Add to it some unbearable songs in the middle and a predictable and fairly underwhelming climax that undoes the little good work, throughout its sparring, laborious, exhaustive and self-preaching narrative.

In a nutshell, Toofan is a muddled, inconsistent, self-indulgent and incoherent movie that attempts to tug onto several disjointed plot points but never really commits to one and thus ends up becoming a potpourri of half-baked ideas, thrown into the cauldron for the sake of creating something resembling a meaningful storyline.

The 163-minute long runtime feels like a chore by the end of the first hour, and viewers might have to forcefully take water breaks in between to get through the convoluted plot. Toofan also showed the worst tendencies of Rakeysh Omprakash Mehra as a director where the pacing seemed all over the place, the editing, severely botched up and consistency in the character motivations, nearly negligent.
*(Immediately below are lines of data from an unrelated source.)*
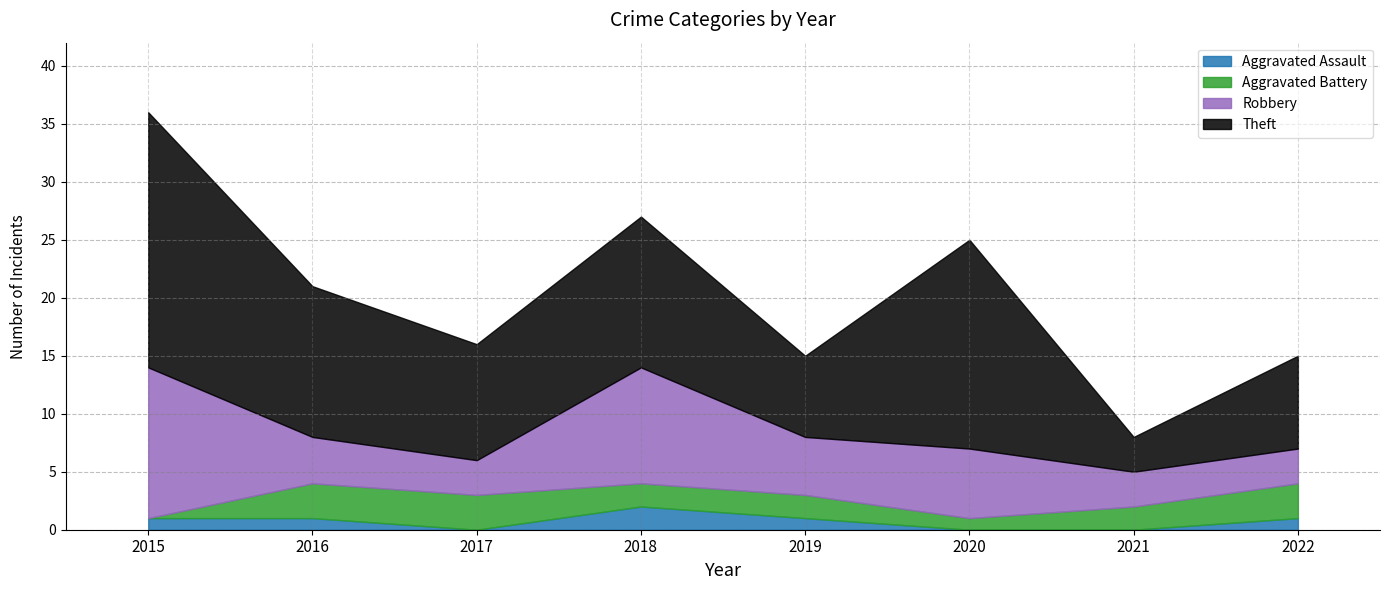

Reading left to right, transcribe all the data shown in this chart.

Aggravated Assault: 1	1	0	2	1	0	0	1
Aggravated Battery: 0	3	3	2	2	1	2	3
Robbery: 13	4	3	10	5	6	3	3
Theft: 22	13	10	13	7	18	3	8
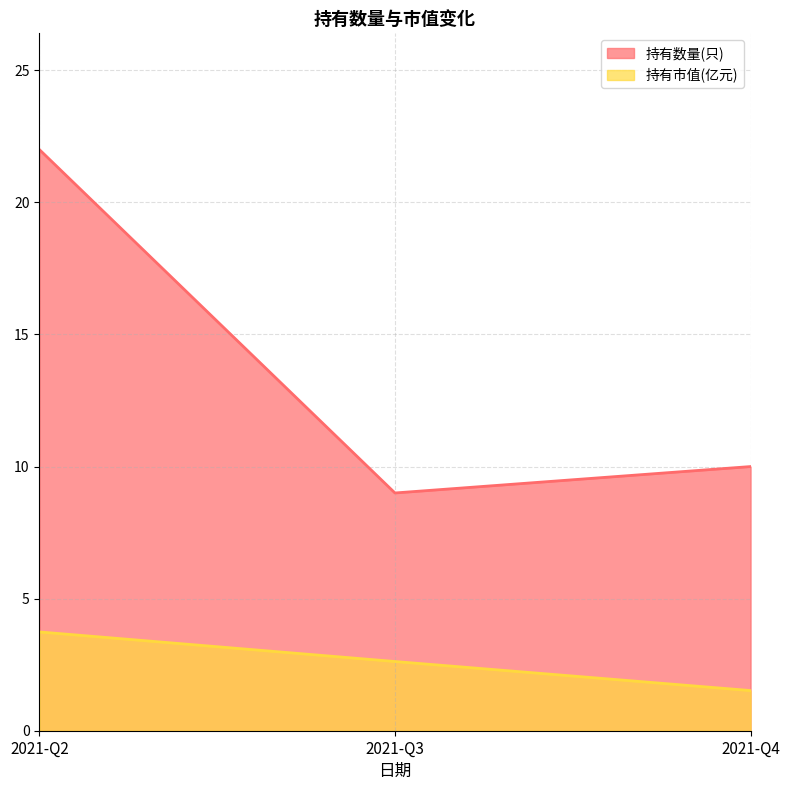

What is the smallest value displayed?

1.5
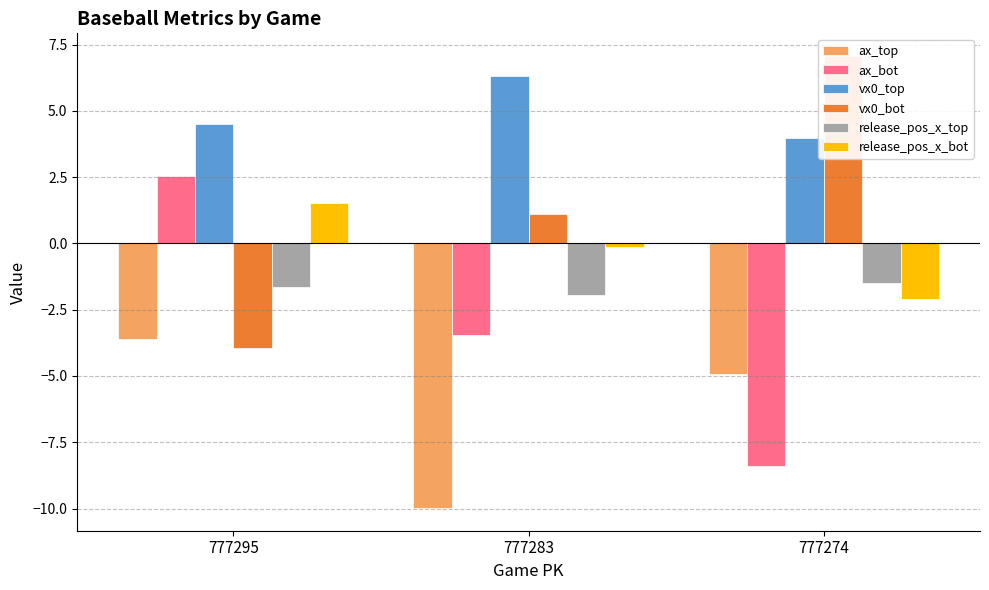

What is the difference between the maximum and minimum values in the ax_bot series?

10.9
The former BJP MP once again has shown that he is thick as thieves with the Urduwood by fleshing out a character that is so far dis attached from reality. The makers wanted to portray a Hindu that loathes and absolutely abhors Muslims, to provide a commentary towards the current political climate where more often not the two communities are polarized. However, by dialling up the stereotype by a few notches more than usual, the character of Rawal feels empty, caricaturish and simply a mindless prop, used by Farhan Akhtar and co. to fulfil their agenda. In a nutshell, Toofan is simply a weak and boorish attempt to tell a predictable story played out several thousand times before on the big screen, and yet in its final hurdle of execution, the film miserably falls flat.